Já fui uma mulher sem consciência de gênero em espaço de direção. Então sei muito bem que não precisamos apenas da ascensão de mulheres. Precisamos que mulheres com consciência de gênero ascendam. E que mulheres com consciência de gênero ascendam e, em seus espaços, efetivamente ponham sua criatividade e coragem a serviço de alguma decisão ou ação com qualidade para alterar a realidade de desigualdade de gênero ao seu alcance. Sei que não é fácil, porque uma mulher ascende a um ambiente majoritariamente masculino, então, para se manter, trabalha muito mais para garantir sua manutenção naquele espaço. Já há estudos sobre isso.

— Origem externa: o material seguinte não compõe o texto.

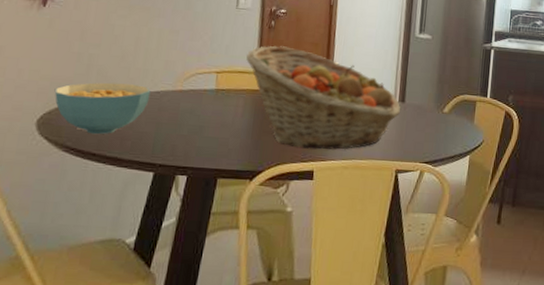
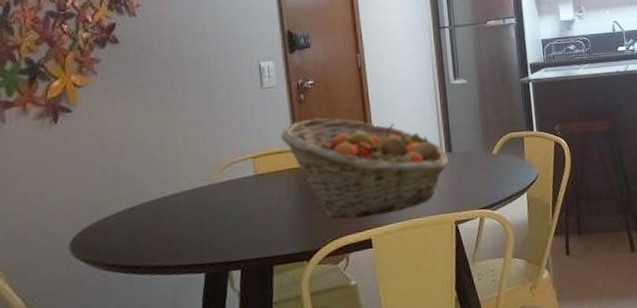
cereal bowl: present [54,82,151,135] -> none [83,186,187,247]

O mês de março é o da comemoração, porque o ano todo é de luta pela igualdade da mulher na sociedade. Uma labuta feita a partir de nosso lar, na criação de nossos filhos e filhas, e sempre como expressão do amor que conseguimos dar. Às vezes é um desafio que encaramos sozinha; outras vezes, acompanhada de outras mulheres, e homens, também. Tem que ser um movimento de dentro para fora, porque não é um discurso, é a ação que brota da tomada mais íntima de consciência.

Que as mulheres advogadas não continuem excluídas desde a nomenclatura de seu conselho profissional assim como as mães não continuem excluídas na nomenclatura do congresso escolar que as quer presentes.